AWS re:Invent 2025 - Climbing the AI Mountain With Your Security Team (SEC319)

Climbing the AI Mountain With Your Security Team

Generative AI and Its Impact on Security

• Generative AI models, such as ChatGPT, have rapidly advanced in capabilities, disrupting various industries, including security.
• These models can generate content, code, and solutions based on prompts, posing both opportunities and challenges for security teams.
• The speaker, a distinguished engineer at Amazon's security team, shares insights on how they have adapted to the rise of generative AI and how security teams can leverage these technologies.

The Hype Cycle and Lessons Learned

• The speaker draws parallels between the hype around generative AI and previous technology trends, such as blockchain and the dot-com bubble.
• Lessons learned from these past experiences highlight the importance of separating hype from reality and being cautious about unproven claims.
• However, the speaker emphasizes that generative AI is fundamentally different and presents compelling value for security teams.

Accessibility and Ease of Use

• One of the key advantages of generative AI is its accessibility and ease of use, allowing non-experts to leverage these tools effectively.
• The speaker shares personal experiences, such as his wife using a language model to solve a book categorization problem in minutes, and the speaker using a model to generate G-code for a CNC router, demonstrating the transformative potential of these technologies.
• These examples highlight how generative AI can dramatically improve productivity and enable security teams to focus on more strategic and creative tasks.

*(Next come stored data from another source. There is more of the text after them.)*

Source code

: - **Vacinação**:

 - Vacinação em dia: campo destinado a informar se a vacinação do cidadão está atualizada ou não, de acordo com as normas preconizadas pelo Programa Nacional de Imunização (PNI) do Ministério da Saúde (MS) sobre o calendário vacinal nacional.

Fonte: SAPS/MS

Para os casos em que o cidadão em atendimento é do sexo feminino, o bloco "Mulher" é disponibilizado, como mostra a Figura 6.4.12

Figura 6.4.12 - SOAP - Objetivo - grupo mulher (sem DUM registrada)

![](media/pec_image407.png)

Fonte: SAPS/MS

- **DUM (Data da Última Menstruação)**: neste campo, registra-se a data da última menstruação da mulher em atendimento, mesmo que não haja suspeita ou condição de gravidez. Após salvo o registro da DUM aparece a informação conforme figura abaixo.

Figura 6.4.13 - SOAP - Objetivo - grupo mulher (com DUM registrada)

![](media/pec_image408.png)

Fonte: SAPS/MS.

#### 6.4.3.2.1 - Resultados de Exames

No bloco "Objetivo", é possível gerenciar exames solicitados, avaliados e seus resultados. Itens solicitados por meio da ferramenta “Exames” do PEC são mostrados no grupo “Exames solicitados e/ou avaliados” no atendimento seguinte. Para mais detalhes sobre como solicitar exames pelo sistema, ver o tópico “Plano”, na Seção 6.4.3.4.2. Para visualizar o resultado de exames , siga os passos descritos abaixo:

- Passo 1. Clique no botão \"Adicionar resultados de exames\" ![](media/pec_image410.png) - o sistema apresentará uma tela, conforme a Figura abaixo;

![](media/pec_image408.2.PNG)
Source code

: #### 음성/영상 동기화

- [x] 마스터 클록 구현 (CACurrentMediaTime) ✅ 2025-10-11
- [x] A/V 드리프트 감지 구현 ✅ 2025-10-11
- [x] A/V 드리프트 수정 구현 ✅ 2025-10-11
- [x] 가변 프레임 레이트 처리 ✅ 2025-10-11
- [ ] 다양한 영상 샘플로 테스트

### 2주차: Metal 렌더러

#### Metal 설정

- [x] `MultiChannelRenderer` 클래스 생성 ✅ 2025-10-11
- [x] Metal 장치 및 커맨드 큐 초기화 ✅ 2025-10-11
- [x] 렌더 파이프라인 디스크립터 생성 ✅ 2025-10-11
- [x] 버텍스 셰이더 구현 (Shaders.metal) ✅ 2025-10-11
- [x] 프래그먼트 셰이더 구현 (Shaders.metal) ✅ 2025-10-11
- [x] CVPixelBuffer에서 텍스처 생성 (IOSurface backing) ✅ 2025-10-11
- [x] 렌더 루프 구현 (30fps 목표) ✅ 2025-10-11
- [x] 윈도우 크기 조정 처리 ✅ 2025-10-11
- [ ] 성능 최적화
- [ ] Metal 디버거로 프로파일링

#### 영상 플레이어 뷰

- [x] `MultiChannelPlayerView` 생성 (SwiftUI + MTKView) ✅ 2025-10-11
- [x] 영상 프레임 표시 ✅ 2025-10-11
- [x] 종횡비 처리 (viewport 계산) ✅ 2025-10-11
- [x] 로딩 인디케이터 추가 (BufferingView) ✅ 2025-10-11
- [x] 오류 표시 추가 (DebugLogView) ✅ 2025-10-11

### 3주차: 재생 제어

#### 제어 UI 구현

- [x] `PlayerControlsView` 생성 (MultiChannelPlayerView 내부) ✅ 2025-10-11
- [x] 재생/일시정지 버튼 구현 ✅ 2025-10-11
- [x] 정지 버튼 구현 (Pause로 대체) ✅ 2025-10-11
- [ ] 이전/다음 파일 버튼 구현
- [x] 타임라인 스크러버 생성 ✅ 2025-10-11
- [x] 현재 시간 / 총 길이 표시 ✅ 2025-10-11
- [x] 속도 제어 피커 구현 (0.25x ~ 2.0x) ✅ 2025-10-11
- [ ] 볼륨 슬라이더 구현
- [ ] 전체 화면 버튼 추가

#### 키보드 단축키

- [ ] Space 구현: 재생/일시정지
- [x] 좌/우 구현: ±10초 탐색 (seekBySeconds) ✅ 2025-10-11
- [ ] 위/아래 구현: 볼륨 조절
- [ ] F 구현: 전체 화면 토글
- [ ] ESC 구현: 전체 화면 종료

Incident Response and Automation

• Incident response is a critical security function that often involves tedious and time-consuming tasks, such as log analysis and timeline reconstruction.
• The speaker introduces a prototype called "Cloudhound," developed during a hackathon, which was able to perform incident response tasks significantly faster and more efficiently than human security engineers.
• By leveraging generative AI to automate and streamline incident response workflows, security teams can free up valuable resources and focus on higher-level analysis and problem-solving.

Addressing Challenges and Risks

• The speaker acknowledges the key challenges associated with generative AI, such as non-determinism, hallucinations, and the potential for models to bypass guardrails.
• To mitigate these risks, the speaker emphasizes the importance of working in loops, where the model's outputs are continuously validated and refined, rather than treating the model's responses as definitive.
• This approach, combined with the use of deterministic validation steps and human oversight, helps security teams leverage the strengths of generative AI while managing its limitations.

Integrating Generative AI into Security Workflows

• The speaker highlights how security teams can integrate generative AI into their software development and deployment processes, enabling them to make code changes and updates more efficiently.
• By using models to generate and validate code, security teams can reduce the burden on software developers and increase the pace of security-related changes.
• The speaker also discusses the concept of "agents," which are narrow, focused AI-powered tools that can be orchestrated to automate various security tasks.

Embracing the Transformation

• The speaker emphasizes the urgency for security teams to embrace generative AI, as their service teams and adversaries are rapidly adopting these technologies.
• Failing to leverage generative AI can lead to security teams falling behind in their ability to keep up with the pace of change and the evolving threat landscape.
• The speaker encourages security teams to start small, experiment, and iterate, as the benefits of even minor automations and augmentations can compound over time.

Conclusion

• The speaker concludes by highlighting the excitement and potential of generative AI for security teams, and the importance of being proactive in adopting and integrating these technologies.
• Security teams that embrace the transformation and learn to effectively leverage generative AI will be better positioned to support their organizations, stay ahead of adversaries, and deliver more value.